Top of Document text
Wednesday, January 30, 2019

Genetic Codes of Morning People and Night Owls

This article from The New York Times discusses a new study that was published in Nature Communications, in which scientists tried to find genetic correlations between people who exhibited traits associated with being either a night owl or a morning person. Around 700,000 individuals had their genomes were analyzed. 351 different variations were then identified as being linked to the time in which someone prefers to go to sleep.It should be noted that there was no difference in the amount of time spent sleeping per night, but merely that "morning people" went to bed at an earlier time and "night owls" went to bed at a later time.

As a self proclaimed "night owl", I think this study was really cool. I've always been interested in how much of our genetic makeup is responsible for the type of person that we are. It brings back in to light the old "Nature vs Nurture" debate, in which we are constantly questioning whether people are who they are by influence of genes (nature) or how they were raised (nurture). I've always believed it was an equal mixture between the two, but as I get older the more I start to feel that nature is a larger contributor than nurture is in terms of personality development. Articles such as this, that show that even a preference for sleep time can be linked to genetic variations just helps support my argument that much more.

-Erica Midili


  1. This is a topic of interest for me because my number one goal is to become more of a "morning person". I do find with repetition it becomes easier. I was interested to read the full article but it was quite a challenging read. I did find a few things incredibly interesting such as the link between circadian misalignment and disease. Good excuse to sleep in!

  2. I do agree that nature takes a bigger part of our personalities over nurture because nature is the genetics of who we are and nurture is our surroundings. I also found it interesting that nature is responsible for either making us a morning person or a "night owl" from our genetic variations. Great article!
Bottom of Document text
Top of Data section
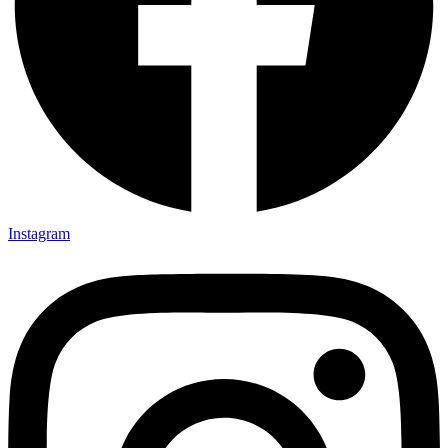
Instagram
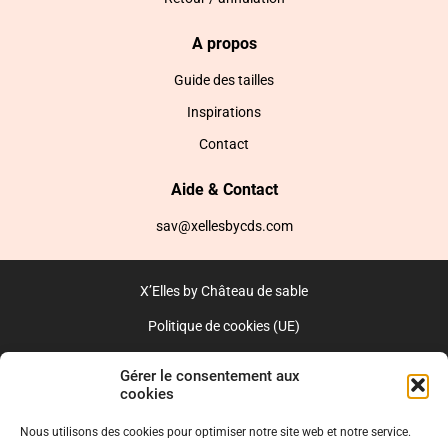
A propos
Guide des tailles
Inspirations
Contact
Aide & Contact
sav@xellesbycds.com
X’Elles by Château de sable
Politique de cookies (UE)
CGV
Gérer le consentement aux
cookies
Réalisé par l’agence web :
PixelsAgency.fr
Nous utilisons des cookies pour optimiser notre site web et notre service.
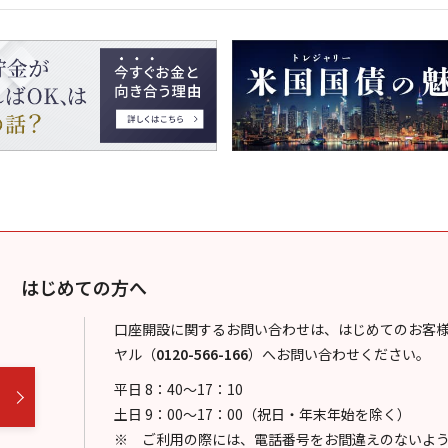
はじめての方へ
口座開設に関するお問い合わせは、はじめてのお客
ヤル
（
0120-566-166
）
へお問い合わせください。
平日 8：40～17：10
土日 9：00～17：00（祝日・年末年始を除く）
ご利用の際には、電話番号をお間違えのないよ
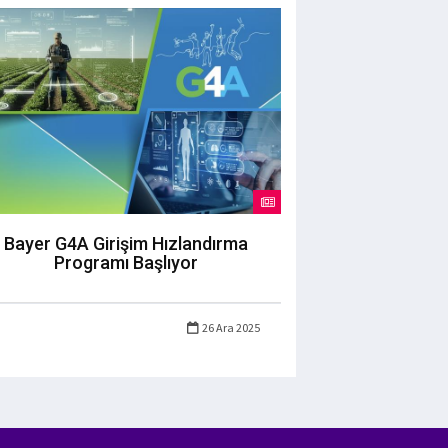
Bayer G4A Girişim Hızlandırma
Programı Başlıyor
26 Ara 2025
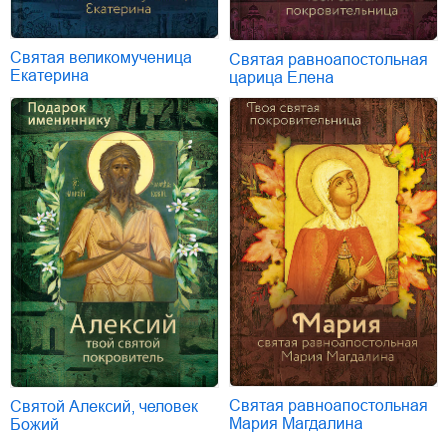
Святая великомученица
Святая равноапостольная
Екатерина
царица Елена
Святая равноапостольная
Святой Алексий, человек
Мария Магдалина
Божий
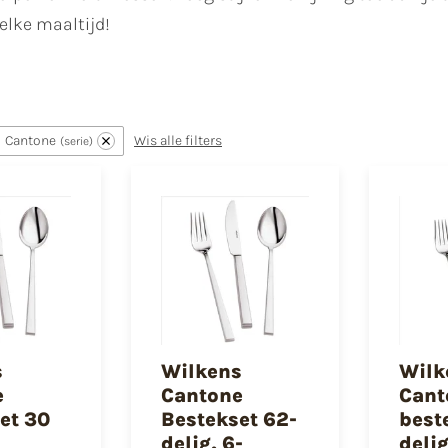
 elke maaltijd!
Cantone
Wis alle filters
serie
s
Wilkens
Wilk
e
Cantone
Cant
et 30
Bestekset 62-
best
delig, 6-
delig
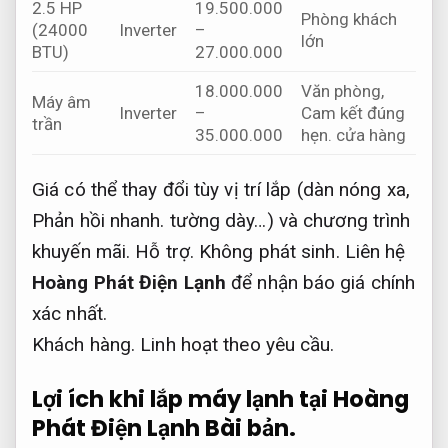
2.5 HP
19.500.000
Phòng khách
(24000
Inverter
–
lớn
BTU)
27.000.000
18.000.000
Văn phòng,
Máy âm
Inverter
–
Cam kết đúng
trần
35.000.000
hẹn.
cửa hàng
Giá có thể thay đổi tùy vị trí lắp (dàn nóng xa,
Phản hồi nhanh.
tường dày…) và chương trình
khuyến mãi.
Hỗ trợ.
Không phát sinh.
Liên hệ
Hoàng Phát Điện Lạnh
để nhận báo giá chính
xác nhất.
Khách hàng.
Linh hoạt theo yêu cầu.
Lợi ích khi lắp máy lạnh tại Hoàng
Phát Điện Lạnh
Bài bản.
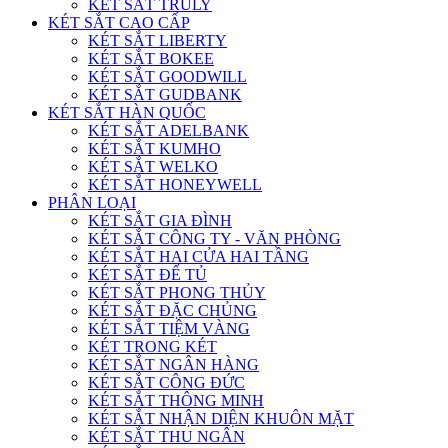
KÉT SẮT TRULY
KÉT SẮT CAO CẤP
KÉT SẮT LIBERTY
KÉT SẮT BOKEE
KÉT SẮT GOODWILL
KÉT SẮT GUDBANK
KÉT SẮT HÀN QUỐC
KÉT SẮT ADELBANK
KÉT SẮT KUMHO
KÉT SẮT WELKO
KÉT SẮT HONEYWELL
PHÂN LOẠI
KÉT SẮT GIA ĐÌNH
KÉT SẮT CÔNG TY - VĂN PHÒNG
KÉT SẮT HAI CỬA HAI TẦNG
KÉT SẮT ĐỂ TỦ
KÉT SẮT PHONG THỦY
KÉT SẮT ĐẶC CHỦNG
KÉT SẮT TIỆM VÀNG
KÉT TRONG KÉT
KÉT SẮT NGÂN HÀNG
KÉT SẮT CÔNG ĐỨC
KÉT SẮT THÔNG MINH
KÉT SẮT NHẬN DIỆN KHUÔN MẶT
KÉT SẮT THU NGÂN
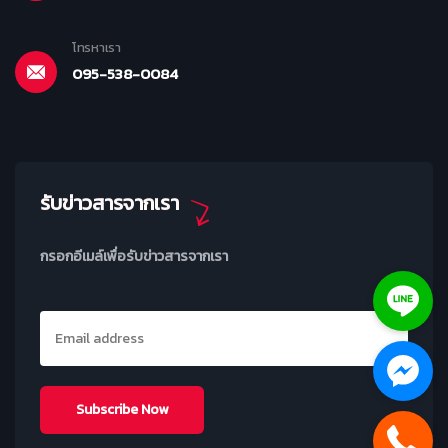
โทรหาเรา
095-538-0084
รับข่าวสารจากเรา
กรอกอีเมล์เพื่อรับข่าวสารจากเรา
Bottom of Data section
Answer from the post about morning people and night owls:
1. In which journal was the study published?
2. How many variations were identified as linked to the time someone prefers to go to sleep?
3. What does the writer of the first comment name as their number one goal?

1. Nature Communications
2. 351
3. To become more of a "morning person"